> **ASSIGNED TASK**
Write down exactly the lines from the one below that has "nose: (1189, 292)" to the end of the data, both ends included; the pictures should not appear in your copy.

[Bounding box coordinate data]
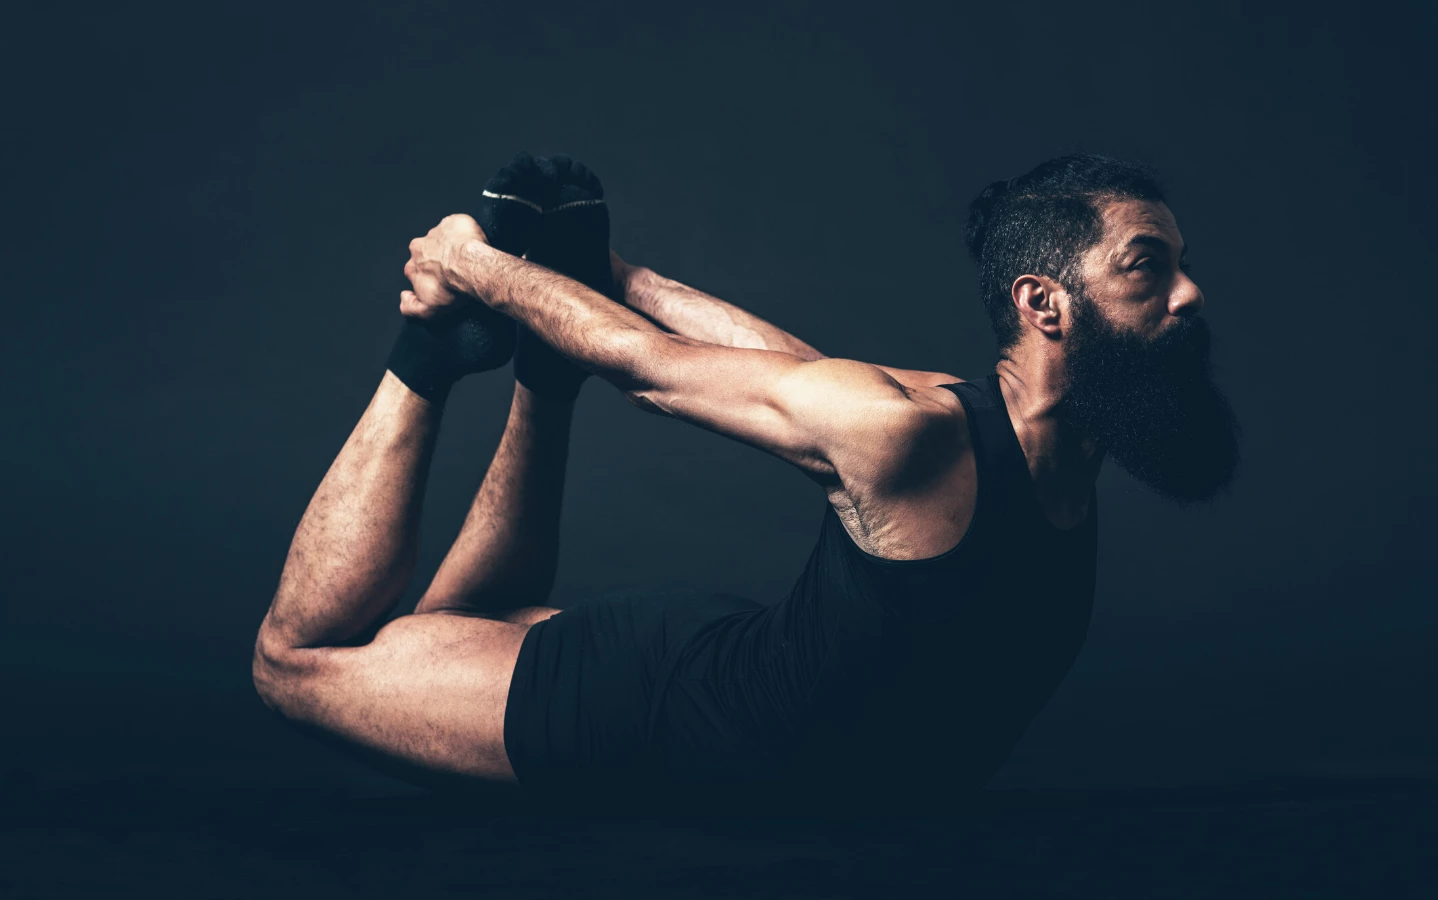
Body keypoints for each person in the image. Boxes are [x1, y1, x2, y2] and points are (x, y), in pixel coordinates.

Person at [251, 151, 1240, 810]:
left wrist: (607, 268)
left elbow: (801, 376)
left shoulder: (1050, 435)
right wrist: (465, 267)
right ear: (1045, 305)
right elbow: (648, 368)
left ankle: (542, 375)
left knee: (458, 625)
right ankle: (426, 356)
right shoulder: (924, 430)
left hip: (742, 674)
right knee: (296, 665)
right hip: (662, 717)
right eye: (1148, 268)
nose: (1189, 292)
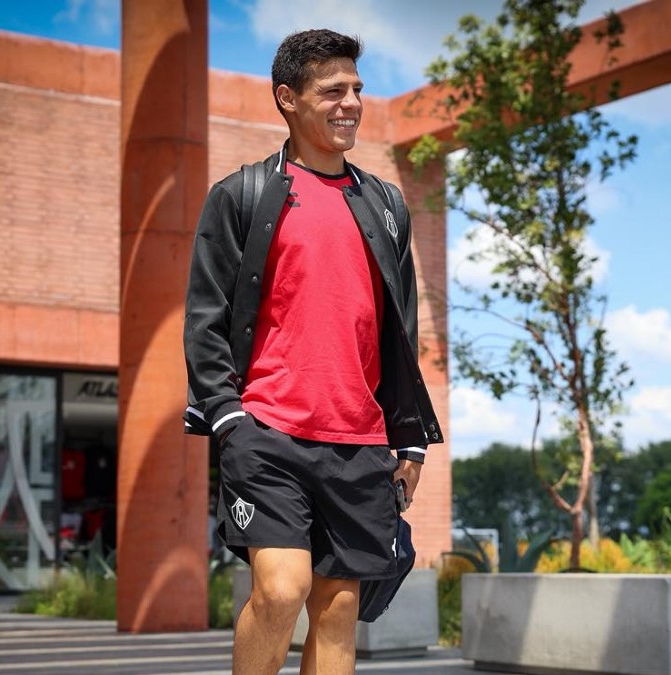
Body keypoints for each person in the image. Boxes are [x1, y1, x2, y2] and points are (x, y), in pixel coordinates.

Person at [182, 29, 442, 675]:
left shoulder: (384, 206)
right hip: (266, 429)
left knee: (336, 611)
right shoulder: (241, 196)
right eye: (333, 90)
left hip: (358, 440)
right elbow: (205, 316)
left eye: (357, 89)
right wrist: (226, 417)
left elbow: (398, 328)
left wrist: (407, 438)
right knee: (281, 588)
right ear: (287, 99)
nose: (351, 101)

> **COMPLETED EXERCISE**
nose: (1189, 292)
Body keypoints for each person in the image. Boxes are [x1, y1, x2, y2] and points are (x, y), in pixel coordinates.

Person at [182, 29, 442, 675]:
left shoulder: (384, 206)
right hip: (266, 429)
left knee: (336, 611)
right shoulder: (241, 196)
right eye: (333, 90)
left hip: (358, 440)
right elbow: (205, 316)
left eye: (357, 89)
right wrist: (226, 417)
left elbow: (398, 328)
left wrist: (407, 438)
right knee: (281, 588)
right ear: (287, 99)
nose: (351, 101)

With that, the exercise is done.